Up
until now, there have been certain assumptions made in this column about how
humans become robots. People experience
sensory distortion living in modern technological environments. This sensory distortion is created by the
vacuum and tension pocket fields of experience in which they live. Vast expanses of understimulating vacuum
filled with overstimulating pockets of bundles of abrasive disconnected
clashing figures. In modern
technological environments, the grounding created by nature and traditional
living environments was gradually lost as were the organic stimuli that people
were built to absorb. In the human march
to control nature in order to fight back against organic perishability, people
increasingly lost the opportunity to commune with nature. Initially creating vacuum environments was
synonymous with creating safe environments: modern architecture and sterile
minimalistic interiors and frictionless machine operations. Increasingly, as people have started to feel
more and more numb in vacuum environments, they have tried to purposely create
certain overstimulating tension pocket experiences to pull out of the numbness:
venues with loud abrasive electric guitar music and strobe lights, motorcycles
and racing cars as well as free love and certain recreational drugs like coke,speed
and heroin. And when people have felt
too overstimulated they would always bounce back to a vacuum experience of
their own creation: white noise machines, yoga, meditation and other drugs like
pot and downers.

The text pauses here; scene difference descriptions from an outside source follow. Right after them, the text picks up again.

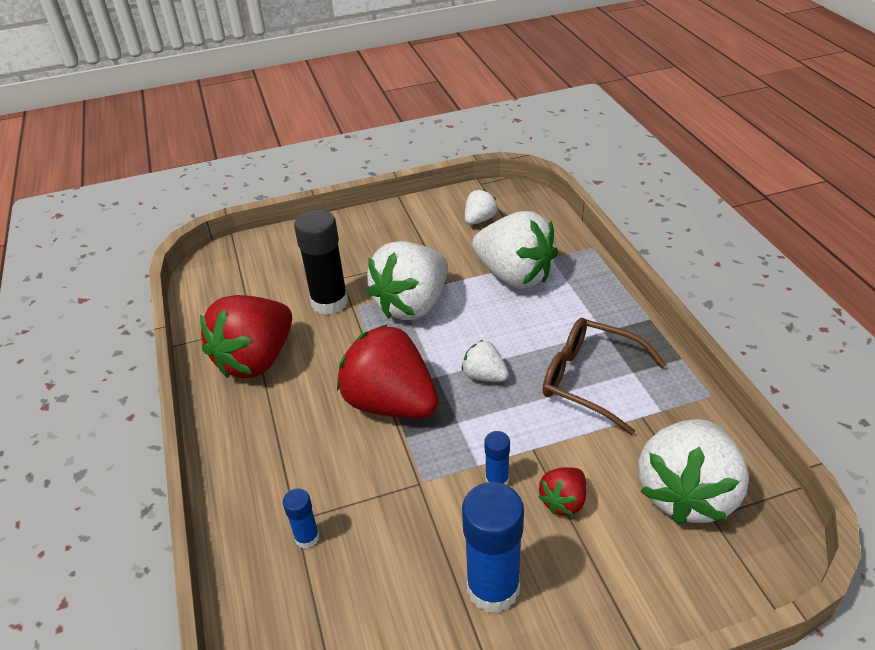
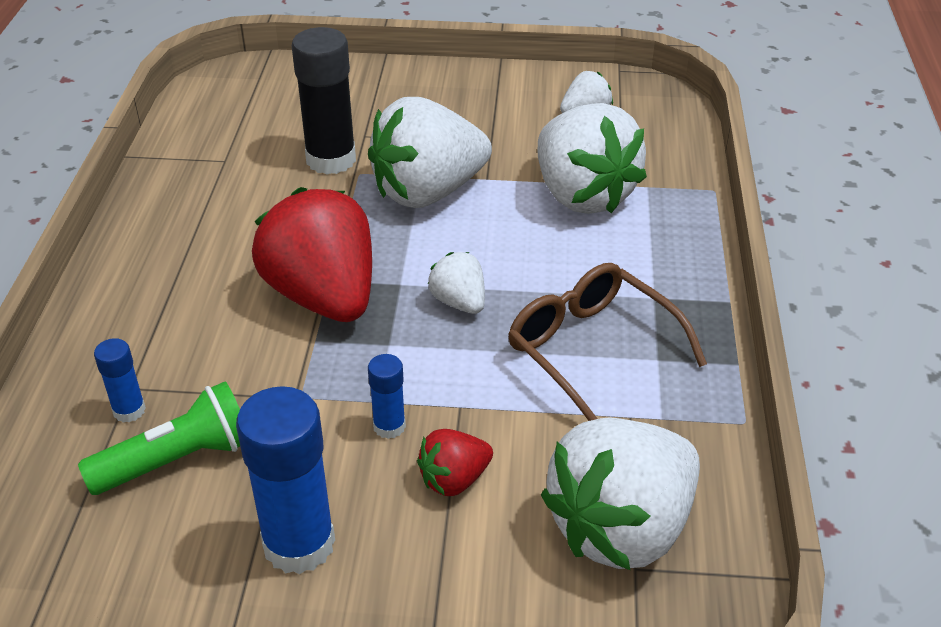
camera: 20 degrees right, 0 degrees up
(256, 360) = (203, 199): red strawberry -> none
(368, 561) = (178, 460): none -> green flashlight

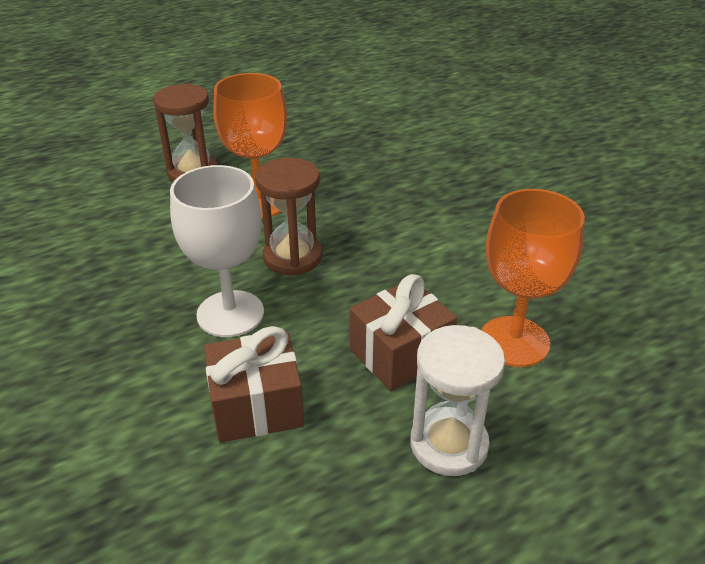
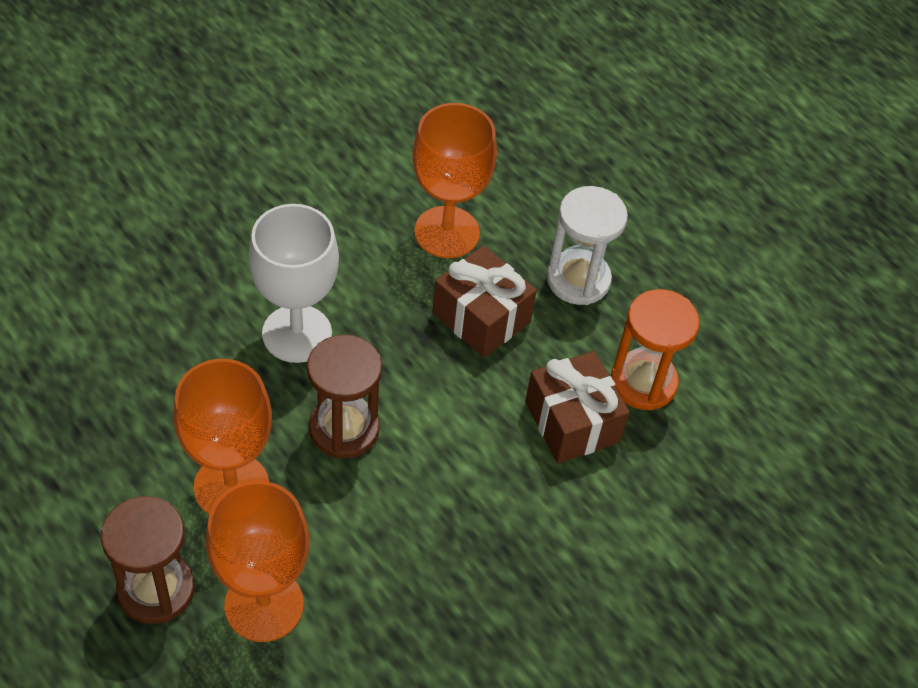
camera: 105 degrees left, 15 degrees up
(158, 212) = (264, 605): none -> orange goblet
(230, 314) = (452, 471): white goblet -> white goblet (297, 334)
(291, 481) = (643, 382): none -> orange hourglass

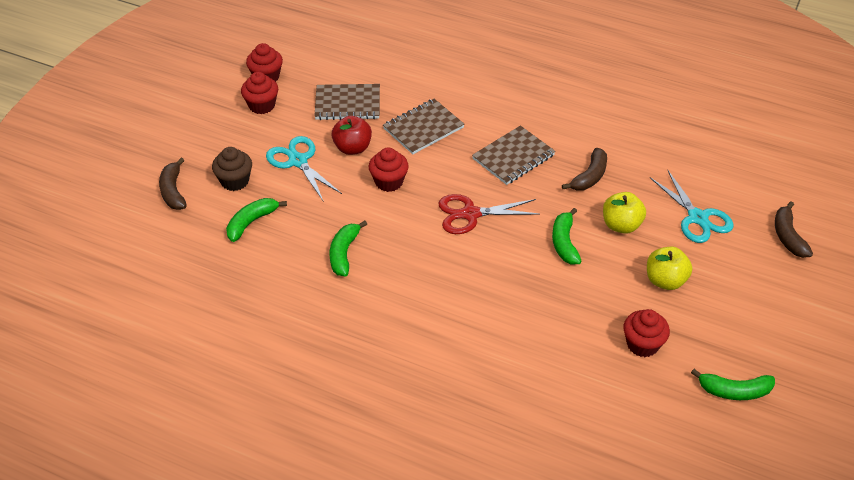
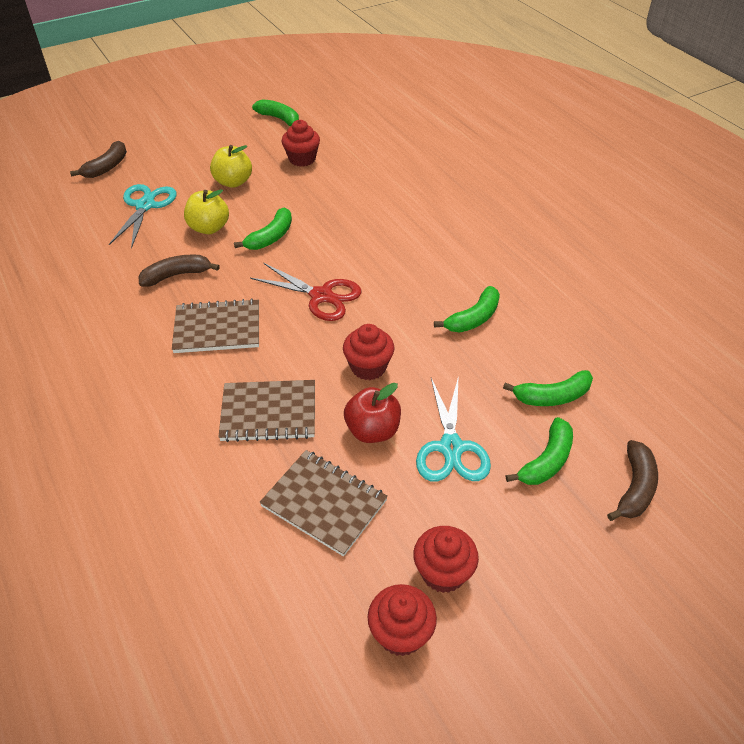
camera: 145 degrees left, 0 degrees up
(235, 181) = (546, 461): brown cupcake -> green banana

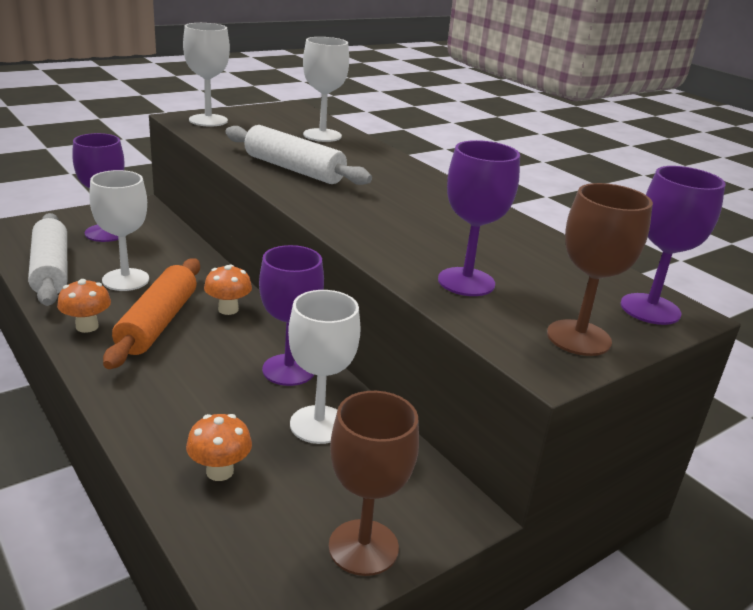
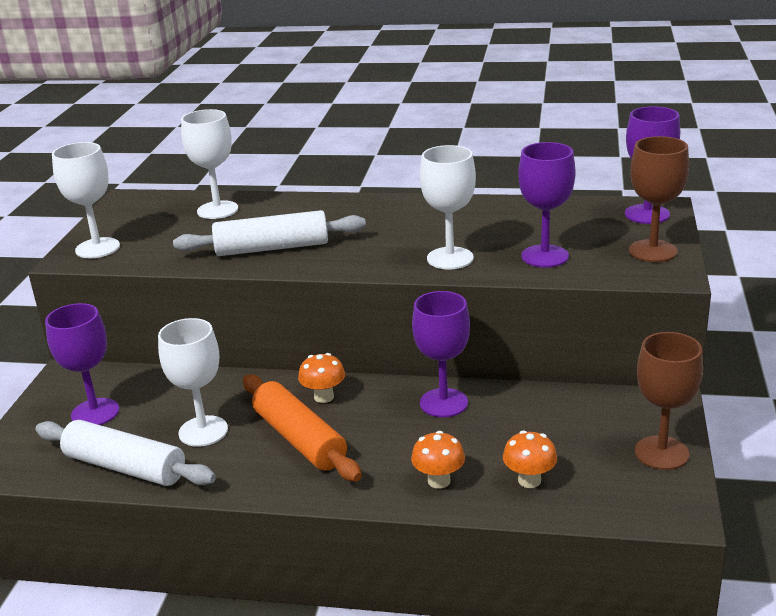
camera: 40 degrees left, 0 degrees up
(87, 326) = (257, 478): orange mushroom -> orange mushroom (439, 481)
(319, 424) = (523, 417): white goblet -> white goblet (450, 258)

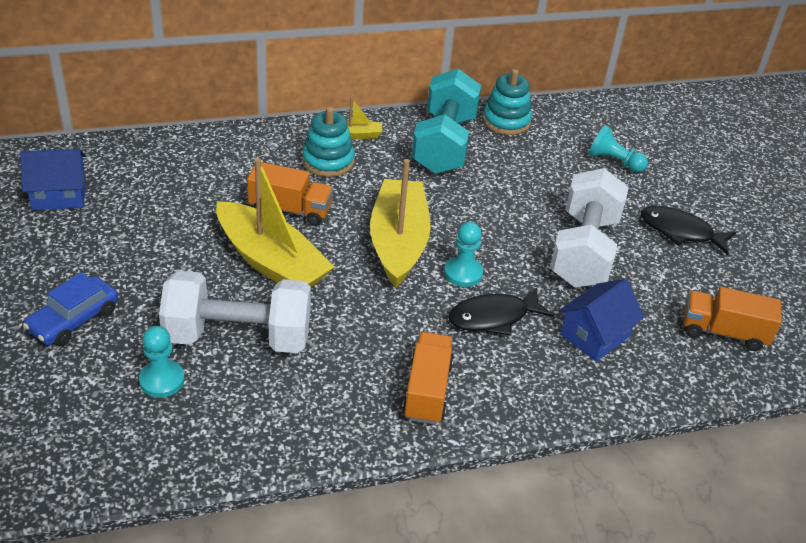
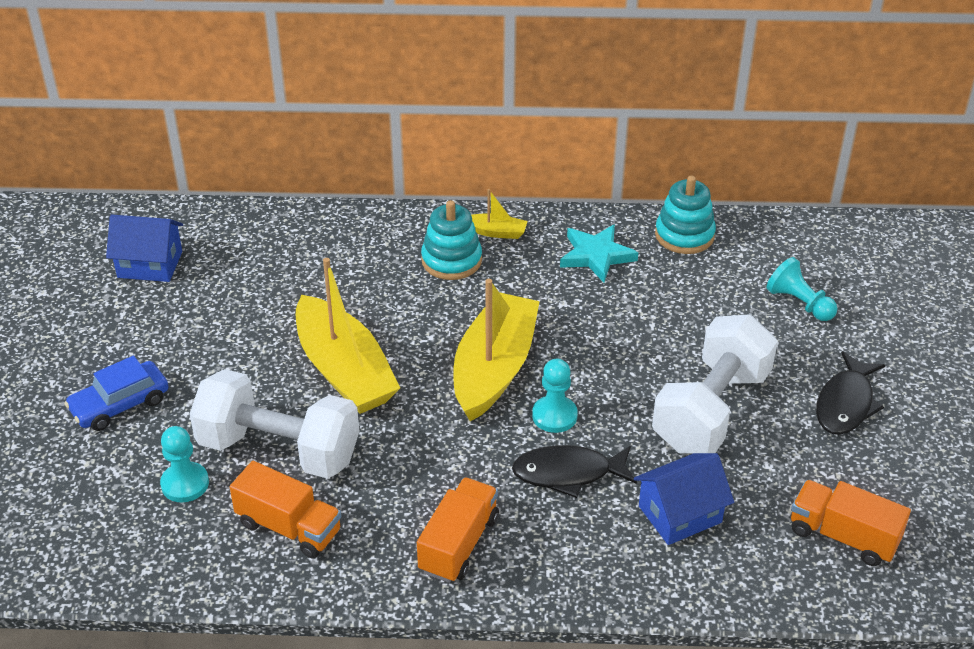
camera: 20 degrees right, 0 degrees up
(290, 209) = (387, 313): orange truck -> orange truck (289, 527)
(444, 144) = (596, 256): turquoise dumbbell -> turquoise star
(680, 232) = (846, 404): black fish -> black fish turned 105 degrees counterclockwise

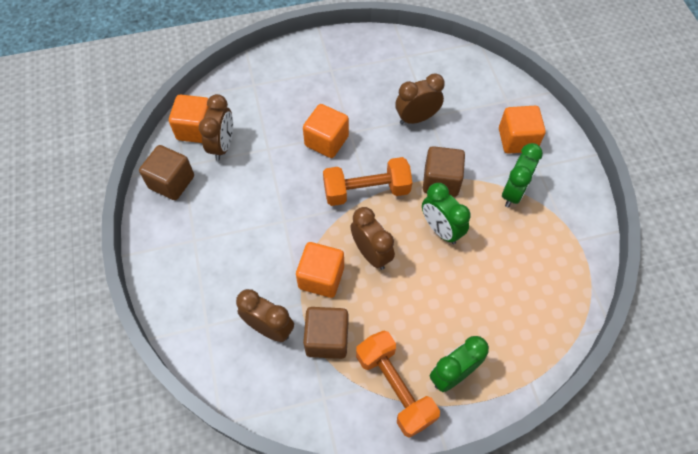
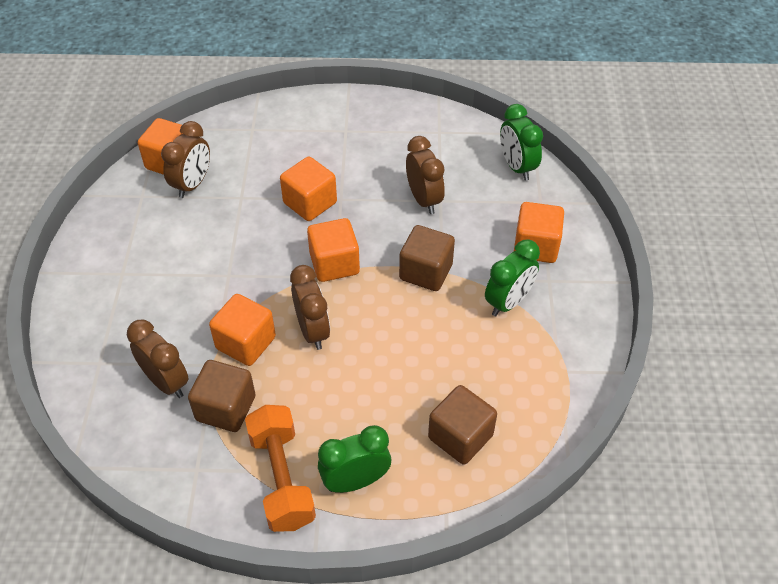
camera: 15 degrees right, 10 degrees down
(172, 182) = (122, 210): brown cube -> brown cube (460, 437)
(366, 191) = (334, 264): orange dumbbell -> orange cube
(416, 118) = (424, 199): brown clock -> brown clock turned 75 degrees clockwise
(440, 230) = (404, 323): green clock -> green clock (516, 167)

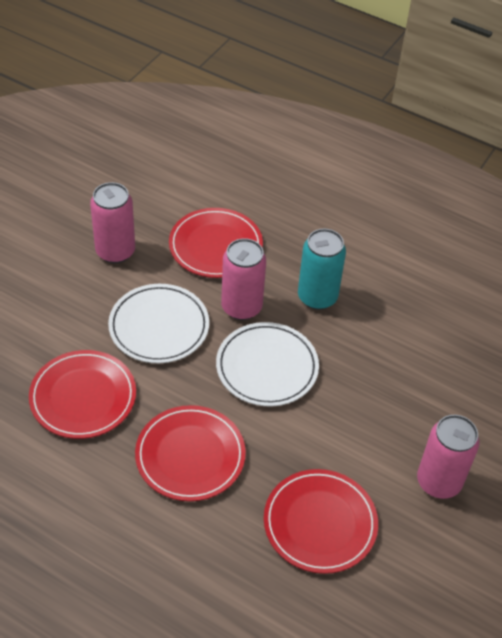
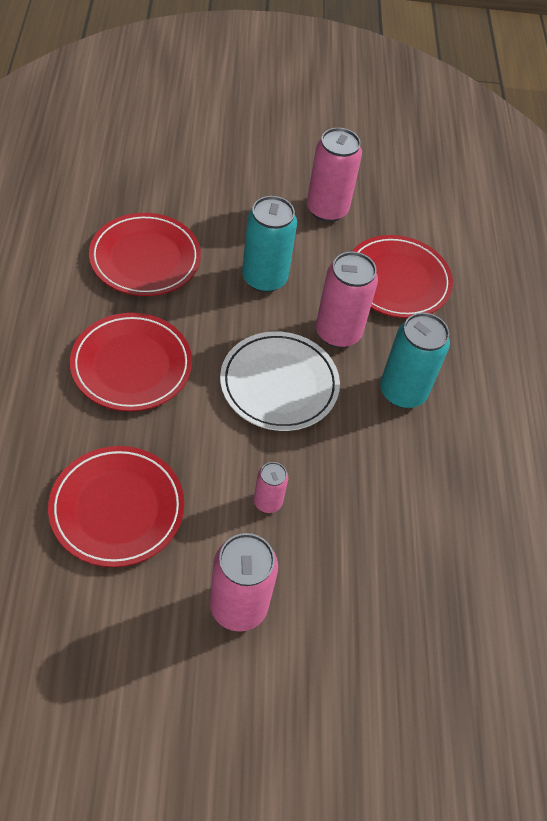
camera: 55 degrees right, 5 degrees up
(159, 326) = (264, 278): white plate -> turquoise can
(365, 424) = (268, 502): none -> pink can

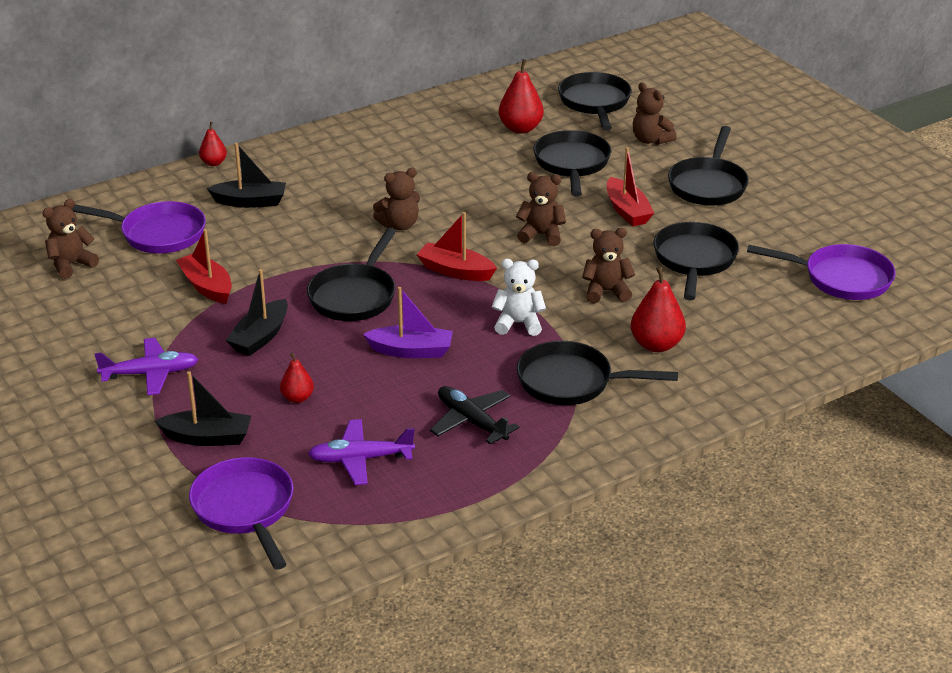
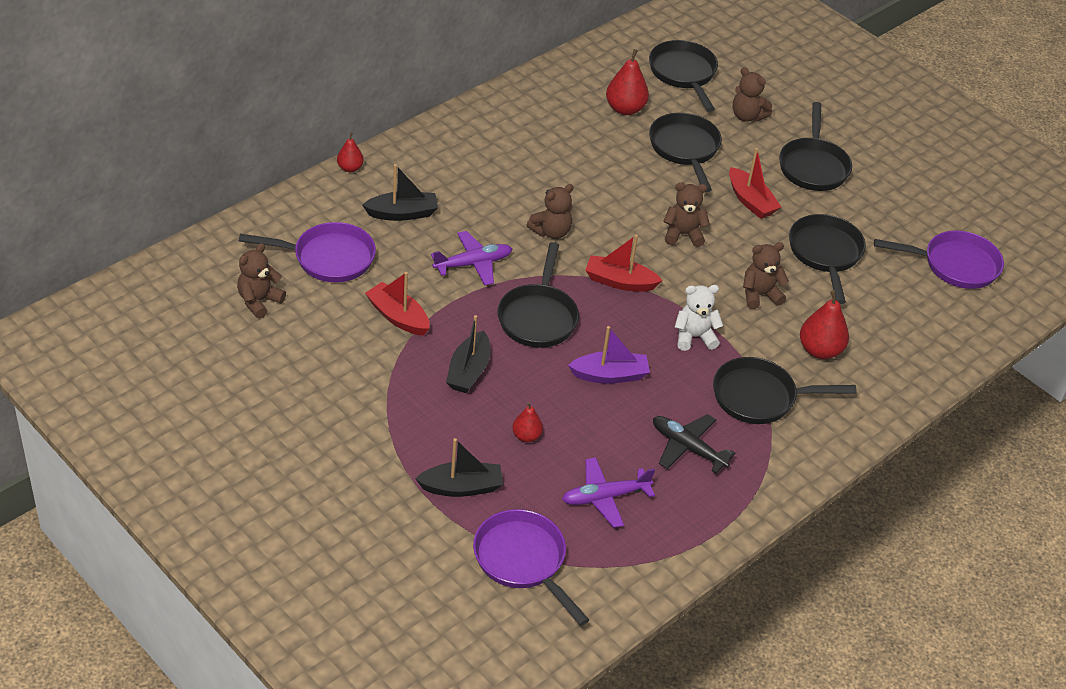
camera: 15 degrees left, 10 degrees up
(151, 374) = (383, 421): purple plane -> purple plane (473, 264)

People could bounce
back and forth between these two extremes in a vain attempt to achieve some
kind of greater stimulus balance of the kind that humans had when they were
still living closer to nature and in more traditional living environments.
Another
major way that a person could achieve that balance of stimulation was to use
technology to directly create an experience with more of a sensory balance:
namely the screen reality experiences of movies, television, video games,
computers, smartphones and tablets.
Also, the experience of robots. A
robot was able to survive the sensory extremes of the modern technology
external world reality in which it existed by living off of the technological
stimulation that surrounded it. By absorbing both the defined discrete stimuli
of the electricity upon which it operated and the seeming lack of stimuli
which, in truth, is the infinity vacuum stimuli from when the electricity turns
off. And the robot expresses itself with
defined discrete angular activity when it’s moving, alternating with vacuum
pauses, sometimes just micropauses, when it switches direction, intensity or
activity.
Again
there was an assumption in my model that people started to unconsciously
imitate robots as a way of dealing with the sensory distortion that came from
overstimulating tension pockets and/or an understimulating vacuum. But recently I have come to realize that not
all modern technological living environments are plagued by sensory
extremes. They have enough of a balance
between vacuum spaces and free-floating figures to provide an intensity of
stimulation that approximates the intensity to be found in most traditional
more natural living environments.
In
particular, in talking about these more sensorily balanced modern technological
living environments, I am not talking about a living environment where people
physically immerse themselves in an external world reality living
environment. Instead, I am talking about
technological living environments in which people immerse themselves mentally. In other words, I am talking about screen
reality living environments: movie theaters, televisions, video games,
computers, smartphones and tablets. With
computers, smartphones and tablets, we have the numbing vacuum effects of the
mediating screen balanced out by the abrasive stimulation of the large bundles
of data and information, the violence web sites and the pornography. The screen in the screen reality provides a
constant base (I can’t really call it a grounding that bonds). The content that appears on the screen
provides a vacuumized narrative of free-floating figures interacting and
clashing with one another and unfolding and transforming sometimes by
themselves and sometimes as a result of the interaction with the
viewer/participant human. But because
the combination of the screen and the content provides an intensity level of
stimulation that is comfortable and somewhat more easily absorbable than the
patterns of stimuli normally found in the technological external world, people
become addicted to their screens.
The
major problem with these more advanced modern technological living
microenvironments provided by screen reality equipment is to be found not in
the intensity of stimulation that they provide, but rather in the quality of
stimulation they provide. The problem is
that there is a paucity of the flowing blendable continual stimuli, organic
stimuli, necessary to keep people functioning properly as animals. Without these flowing blendable continual
stimuli from natural sources, people absorb the balance of defined discrete
stimuli and infinite vacuum stimuli in their technological living environments
and gradually start to mold themselves after the technological complex
behavioral entities that surround them – the computers and the robots.
Again, this is the result
of feeling a need to escape the sensory extremes of the modern technological
external world and cling to the oasis of a balanced technological model,
leading to a gradual imitation of the complex behavioral entities – the computers
and the robots – that humans today see as a solution to the problem of the
sensory distortion provided by the modern technological external living
environments.
However, escaping sensory
distortion is only one of the reasons that humans today model themselves after
computers and robots. Another is that
there are few if any positive sources of organic stimuli, of flowing blendable
continual stimuli to move towards. So
people simply gravitate towards the one category of sensorily balance experience
that is available: the sources of screen reality.
If we want to fight
robotization, we have to find a way for people to be able to experience more
different sources of organic stimuli. So
they can gradually start to pull away more from the negative influences of all
the different sources of screen reality.